(Stored entries)

[Start of Attachment]

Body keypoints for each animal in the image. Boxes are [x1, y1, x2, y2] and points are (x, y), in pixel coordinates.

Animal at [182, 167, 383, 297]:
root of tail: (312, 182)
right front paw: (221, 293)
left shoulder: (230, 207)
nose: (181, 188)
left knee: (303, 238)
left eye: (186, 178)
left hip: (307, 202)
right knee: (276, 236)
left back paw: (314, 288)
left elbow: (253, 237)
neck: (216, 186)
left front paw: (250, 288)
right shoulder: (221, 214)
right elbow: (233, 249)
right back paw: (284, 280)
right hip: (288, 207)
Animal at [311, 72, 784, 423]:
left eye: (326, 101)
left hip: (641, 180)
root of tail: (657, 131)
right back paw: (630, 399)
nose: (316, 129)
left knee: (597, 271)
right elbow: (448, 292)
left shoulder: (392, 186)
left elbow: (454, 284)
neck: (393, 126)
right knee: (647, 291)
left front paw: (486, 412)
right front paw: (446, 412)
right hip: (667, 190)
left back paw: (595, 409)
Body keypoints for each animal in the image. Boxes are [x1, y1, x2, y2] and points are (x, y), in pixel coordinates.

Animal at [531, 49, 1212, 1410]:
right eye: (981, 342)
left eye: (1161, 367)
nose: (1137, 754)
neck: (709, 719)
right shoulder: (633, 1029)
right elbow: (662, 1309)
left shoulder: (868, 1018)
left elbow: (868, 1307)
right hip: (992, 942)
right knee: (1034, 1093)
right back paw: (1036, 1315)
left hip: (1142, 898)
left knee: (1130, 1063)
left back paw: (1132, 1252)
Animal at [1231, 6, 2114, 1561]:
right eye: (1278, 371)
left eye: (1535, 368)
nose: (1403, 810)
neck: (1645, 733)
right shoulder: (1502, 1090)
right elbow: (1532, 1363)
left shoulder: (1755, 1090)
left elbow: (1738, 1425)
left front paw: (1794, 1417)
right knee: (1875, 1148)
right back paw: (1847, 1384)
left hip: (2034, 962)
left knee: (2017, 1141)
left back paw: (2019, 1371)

[End of Attachment]
[Start of Attachment]

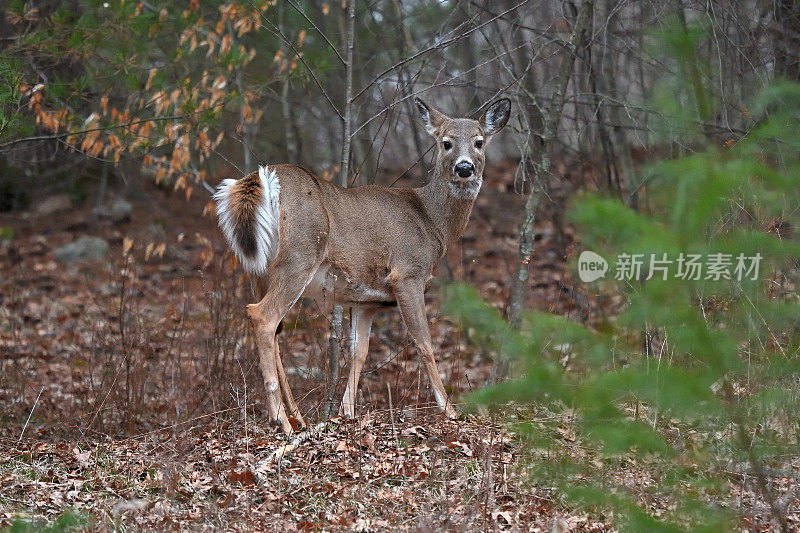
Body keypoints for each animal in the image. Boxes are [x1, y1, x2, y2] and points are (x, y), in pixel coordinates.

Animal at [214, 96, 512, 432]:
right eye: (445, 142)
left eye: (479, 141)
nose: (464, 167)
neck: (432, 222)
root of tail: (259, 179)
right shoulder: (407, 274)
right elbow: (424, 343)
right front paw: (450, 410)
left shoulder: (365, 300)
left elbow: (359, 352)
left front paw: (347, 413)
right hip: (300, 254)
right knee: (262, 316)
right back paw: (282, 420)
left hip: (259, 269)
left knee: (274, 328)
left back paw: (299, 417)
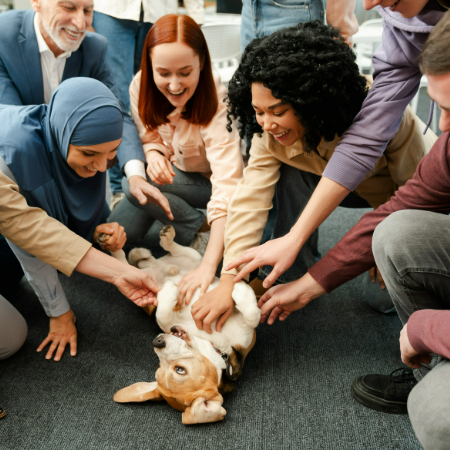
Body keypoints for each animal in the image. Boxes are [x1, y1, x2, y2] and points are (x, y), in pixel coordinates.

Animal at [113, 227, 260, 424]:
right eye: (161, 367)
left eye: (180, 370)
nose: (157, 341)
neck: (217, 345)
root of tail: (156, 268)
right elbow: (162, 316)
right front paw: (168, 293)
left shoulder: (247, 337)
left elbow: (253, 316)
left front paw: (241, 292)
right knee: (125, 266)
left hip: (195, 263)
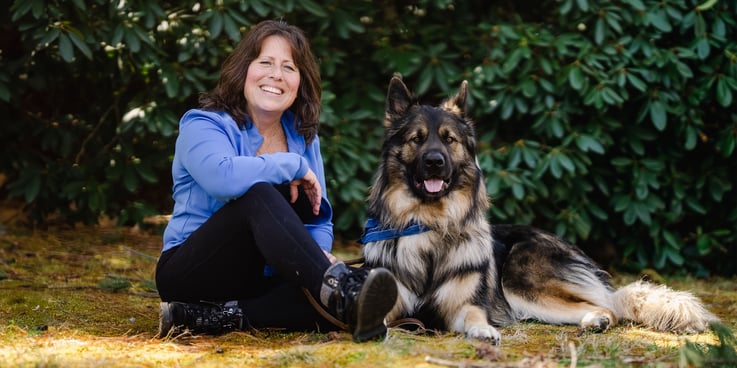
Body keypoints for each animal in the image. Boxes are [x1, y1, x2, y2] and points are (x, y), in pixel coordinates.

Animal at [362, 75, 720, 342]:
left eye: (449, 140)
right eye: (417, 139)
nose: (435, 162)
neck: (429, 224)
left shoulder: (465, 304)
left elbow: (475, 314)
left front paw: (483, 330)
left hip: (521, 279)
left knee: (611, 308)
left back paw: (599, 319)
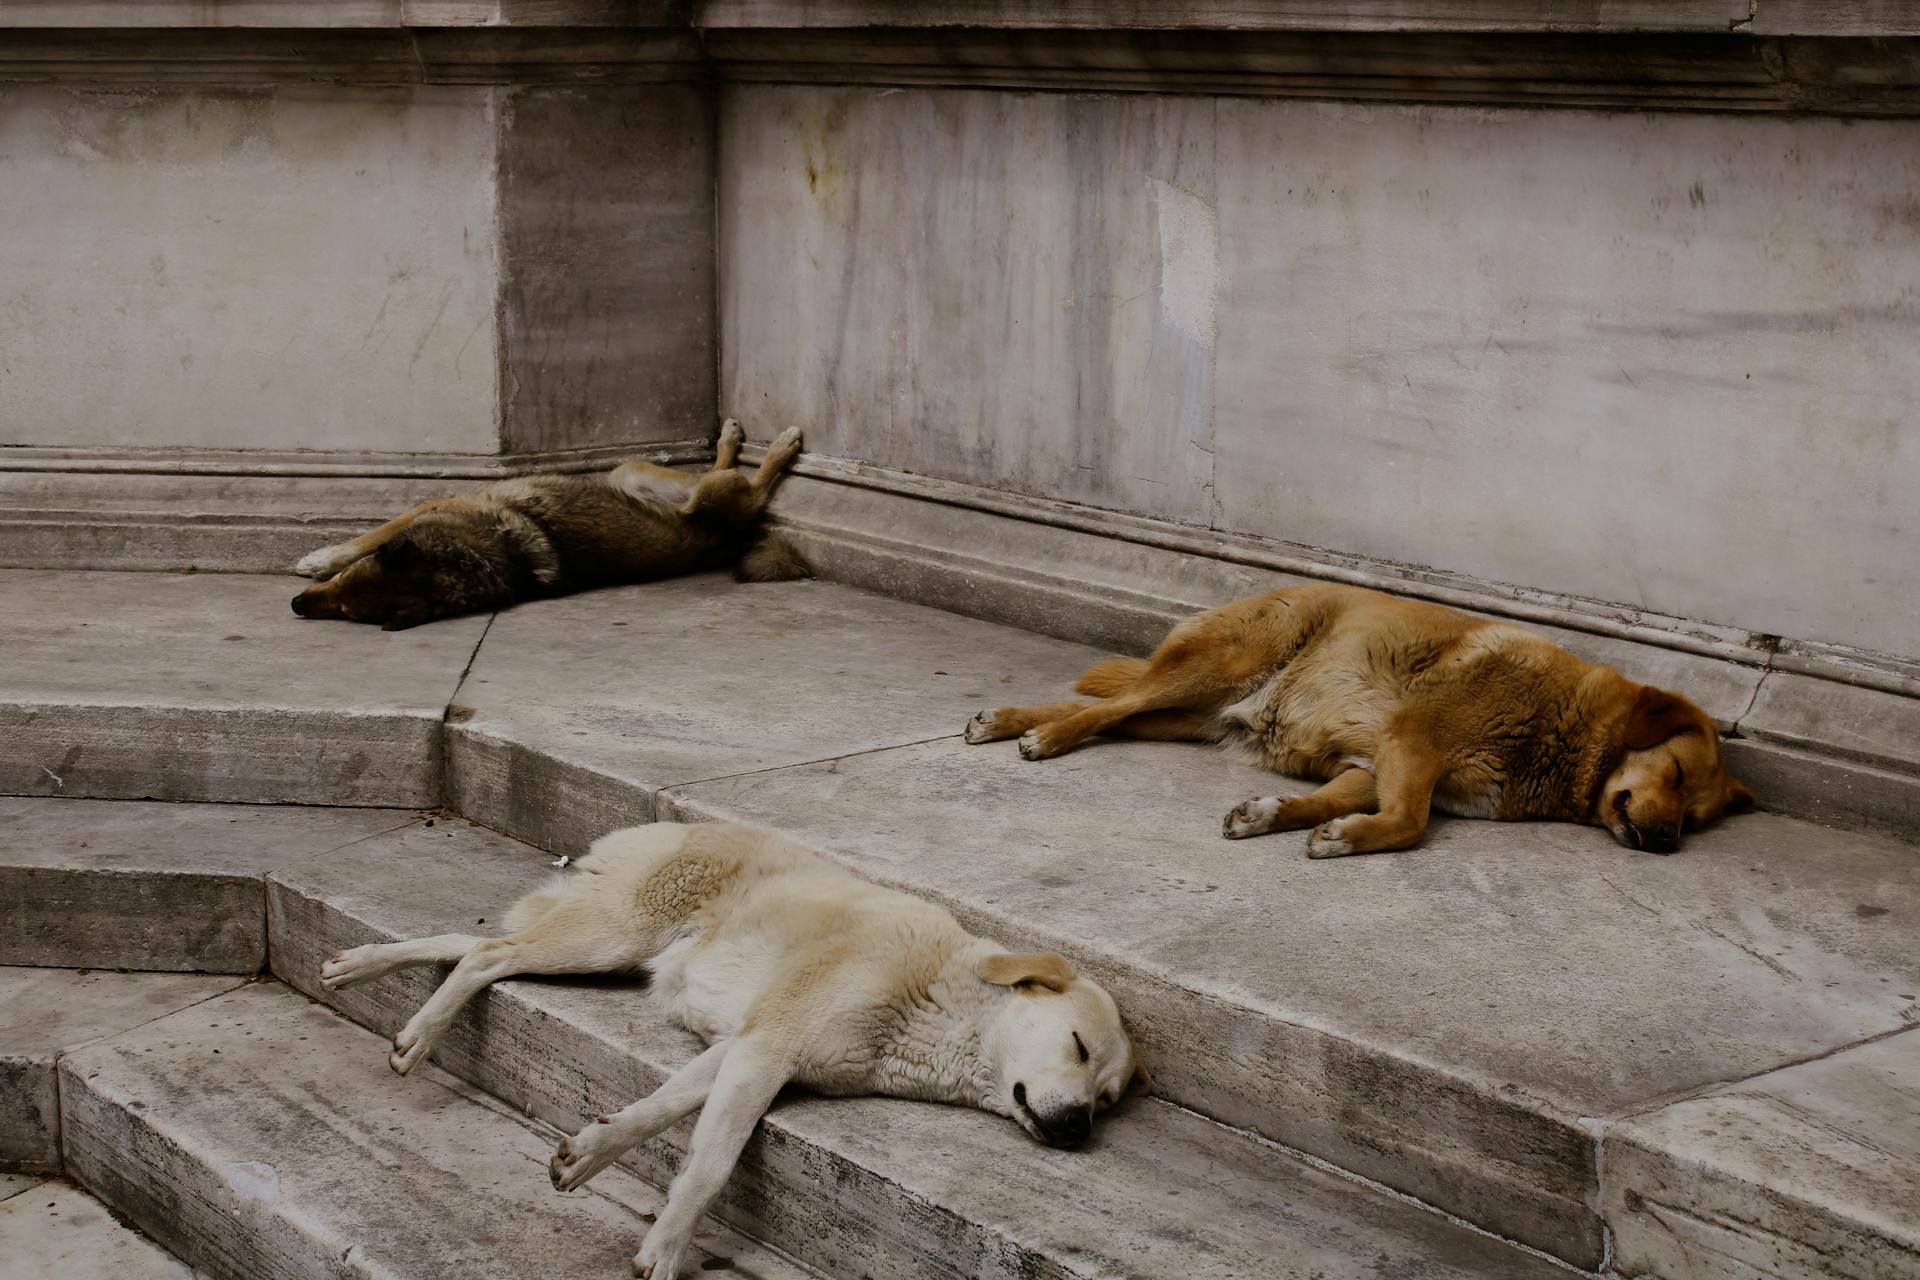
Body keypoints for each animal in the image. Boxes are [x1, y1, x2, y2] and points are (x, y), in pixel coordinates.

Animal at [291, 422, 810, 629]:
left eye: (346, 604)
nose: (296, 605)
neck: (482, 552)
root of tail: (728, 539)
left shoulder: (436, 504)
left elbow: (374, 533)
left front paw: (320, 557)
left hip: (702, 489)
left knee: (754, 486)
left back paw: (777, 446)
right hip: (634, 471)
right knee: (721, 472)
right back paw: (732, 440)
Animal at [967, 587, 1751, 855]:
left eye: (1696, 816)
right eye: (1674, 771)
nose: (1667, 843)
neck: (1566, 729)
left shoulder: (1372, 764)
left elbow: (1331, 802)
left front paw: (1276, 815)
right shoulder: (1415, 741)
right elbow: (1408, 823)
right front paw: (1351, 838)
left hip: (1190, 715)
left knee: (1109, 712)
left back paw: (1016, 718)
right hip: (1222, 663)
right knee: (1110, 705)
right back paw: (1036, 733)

[End of Attachment]

* **Task goal**: Print nothing except the lines above from the one containing "left front paw: (483, 330)" down to the one containing "right back paw: (1036, 733)", both included, exactly as written and free of pictures.

* **Reply**:
left front paw: (483, 330)
left hip: (521, 279)
left knee: (611, 308)
left back paw: (599, 319)
Body keypoints for each animal in the image. Boxes are [x1, y1, x2, y2] and points are (x, y), in pixel coordinates.

Animal at [291, 422, 810, 629]:
left eye: (346, 604)
nose: (296, 605)
neck: (482, 552)
root of tail: (728, 539)
left shoulder: (436, 504)
left elbow: (374, 533)
left front paw: (320, 557)
left hip: (702, 489)
left knee: (754, 486)
left back paw: (777, 446)
right hip: (634, 471)
right knee: (721, 472)
right back paw: (732, 440)
Animal at [967, 587, 1751, 855]:
left eye: (1696, 816)
right eye: (1674, 771)
nose: (1667, 843)
neck: (1566, 729)
left shoulder: (1372, 764)
left elbow: (1331, 802)
left front paw: (1276, 815)
right shoulder: (1415, 741)
right elbow: (1408, 823)
right front paw: (1351, 838)
left hip: (1190, 715)
left knee: (1109, 712)
left back paw: (1016, 718)
right hip: (1222, 663)
right knee: (1110, 705)
right back paw: (1036, 733)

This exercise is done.